1 β⁻ decay: Z increases by 1 → Z = 6 + 1 = 7 (Nitrogen, N). A unchanged → A = 14.
2 Include antineutrino: ν̄_e
¹⁴₆C → ¹⁴₇N + ⁰₋₁e + ν̄_e
Example 3: Identifying decay mode from N and Z
Phosphorus-30 has Z = 15 and N = 15. Stable phosphorus-31 has N = 16. Predict the decay mode of P-30 and write the equation.
1 P-30 has N = 15, Z = 15 — equal N and Z. Stable P-31 has one more neutron (N=16). So P-30 has too few neutrons (too many protons) relative to the stable configuration.
2 Predict: beta-plus decay (or electron capture). For β⁺: Z decreases by 1 → Z = 14 (Silicon, Si). A = 30 unchanged.
³⁰₁₅P → ³⁰₁₄Si + ⁰₊₁e + ν_e
Example 4: Conservation laws in beta decay
Verify that charge, lepton number, and nucleon number are conserved in: ¹⁴₆C → ¹⁴₇N + ⁰₋₁e + ν̄_e
1 Nucleon number: 14 = 14 + 0 + 0 ✓
2 Charge: 6 = 7 + (−1) + 0 = 6 ✓
3 Lepton number: 0 = 0 + 1 (electron) + (−1) (antineutrino) = 0 ✓ (antineutrino has lepton number −1)
All conservation laws satisfied. The antineutrino is essential to conserve lepton number.
Q1. A nucleus with Z = 90 and N = 142 lies above the N-Z stability curve. Which decay mode would you predict?
Q2. Why do beta particles from a given isotope have a continuous range of energies, while alpha particles are monoenergetic?
Q3. What happens to the atomic number (Z) and mass number (A) in gamma emission?
Q4. In electron capture, what particle is emitted from the nucleus?
Q5. The nuclide ²³⁸₉₂U undergoes alpha decay to Thorium. What is the mass number and atomic number of the Thorium daughter?

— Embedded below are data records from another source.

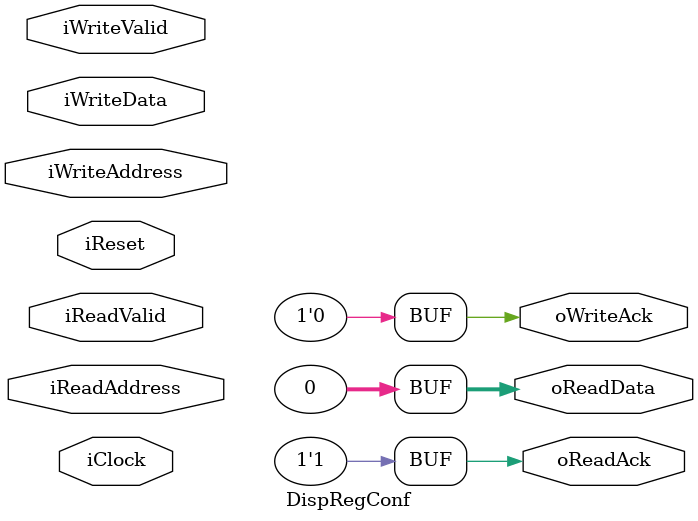
<source format=v>


`timescale 1ns / 1ps

module DispRegConf
(
    iClock          ,
    iReset          ,
    iWriteAddress   ,
    iWriteData      ,
    iWriteValid     ,
    oWriteAck       ,
    iReadAddress    ,
    oReadData       ,
    iReadValid      ,
    oReadAck
);
    input           iClock          ;
    input           iReset          ;
    input  [31:0]   iWriteAddress   ;
    input  [31:0]   iWriteData      ;
    input           iWriteValid     ;
    output          oWriteAck       ;
    input  [31:0]   iReadAddress    ;
    output [31:0]   oReadData       ;
    input           iReadValid      ;
    output          oReadAck        ;
    
    assign oWriteAck        = 1'b0;
    assign oReadData        = 32'b0;
    assign oReadAck         = 1'b1;

endmodule

</source>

Challenge 1. Radon-222 undergoes a decay series: one alpha decay followed by two beta-minus decays. Identify the final nuclide and write out the complete chain of equations.
Start: ²²²₈₆Rn
Alpha decay: ²²²₈₆Rn → ²¹⁸₈₄Po + ⁴₂He
Beta-minus decay 1: ²¹⁸₈₄Po → ²¹⁸₈₅At + ⁰₋₁e + ν̄_e
Beta-minus decay 2: ²¹⁸₈₅At → ²¹⁸₈₆Rn + ⁰₋₁e + ν̄_e
Final nuclide: ²¹⁸₈₆Rn (Radon-218)
Note: each β⁻ decay increases Z by 1, A unchanged.
Challenge 2. Explain why the existence of a continuous beta energy spectrum led physicists to propose the neutrino before any direct detection. What conservation laws demanded a third particle?
In two-body decay (like alpha), all energy and momentum distributions are fixed — products are monoenergetic.
The continuous beta spectrum showed that the electron could carry any energy from 0 to E_max, implying the energy was shared with another particle.
Conservation of energy: the total kinetic energy of electron + undetected particle = Q-value
Conservation of momentum: the recoil of the daughter nucleus was measured and did not match a two-body decay
Conservation of angular momentum (spin): nuclei and electrons have half-integer spin; a two-body decay would violate spin conservation without a third half-spin particle
Pauli proposed the neutrino in 1930; it was detected experimentally in 1956 by Cowan and Reines.
Challenge 3. A nucleus X undergoes beta-plus decay to give ¹³⁶C. Write the equation for the decay and identify nucleus X. Then explain whether X could also have undergone electron capture to reach the same daughter, and write that equation too.
For β⁺ decay: daughter is ¹³₆C (Z=6, A=13). Parent X has Z = 6 + 1 = 7 (Nitrogen), A = 13.
So X = ¹³₇N (Nitrogen-13).
β⁺ equation: ¹³₇N → ¹³₆C + ⁰₊₁e + ν_e
Electron capture to same daughter:
¹³₇N + ⁰₋₁e → ¹³₆C + ν_e
Yes — both processes convert a proton to a neutron (Z: 7→6), producing the same daughter nucleus. β⁺ is favoured when sufficient energy is available (needs minimum 1.022 MeV = 2m_e c²); otherwise electron capture is the only option.